━━ INFORMATION PROVIDED ━━
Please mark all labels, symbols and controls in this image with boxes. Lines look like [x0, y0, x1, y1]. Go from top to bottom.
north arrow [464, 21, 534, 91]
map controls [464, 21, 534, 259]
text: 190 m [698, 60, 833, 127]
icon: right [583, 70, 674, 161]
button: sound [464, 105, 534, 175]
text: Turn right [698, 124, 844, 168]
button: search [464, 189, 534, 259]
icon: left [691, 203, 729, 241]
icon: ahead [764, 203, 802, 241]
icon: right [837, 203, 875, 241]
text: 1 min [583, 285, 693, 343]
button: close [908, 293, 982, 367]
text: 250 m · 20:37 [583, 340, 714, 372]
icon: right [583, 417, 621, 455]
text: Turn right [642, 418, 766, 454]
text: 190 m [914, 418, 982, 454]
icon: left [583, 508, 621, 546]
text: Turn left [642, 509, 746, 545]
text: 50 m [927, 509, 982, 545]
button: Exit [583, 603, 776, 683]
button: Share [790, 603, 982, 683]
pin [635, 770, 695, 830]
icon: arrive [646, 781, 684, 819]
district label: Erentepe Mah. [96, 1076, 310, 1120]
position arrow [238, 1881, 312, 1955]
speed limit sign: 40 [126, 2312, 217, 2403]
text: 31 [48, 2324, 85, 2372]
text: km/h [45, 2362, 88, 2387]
━━━
- [EXERCISE BRIEF] Read through the data above. Report each line that has the word "Turn".

- [SOLUTION TO THE EXERCISE]
text: Turn right [698, 124, 844, 168]
text: Turn right [642, 418, 766, 454]
text: Turn left [642, 509, 746, 545]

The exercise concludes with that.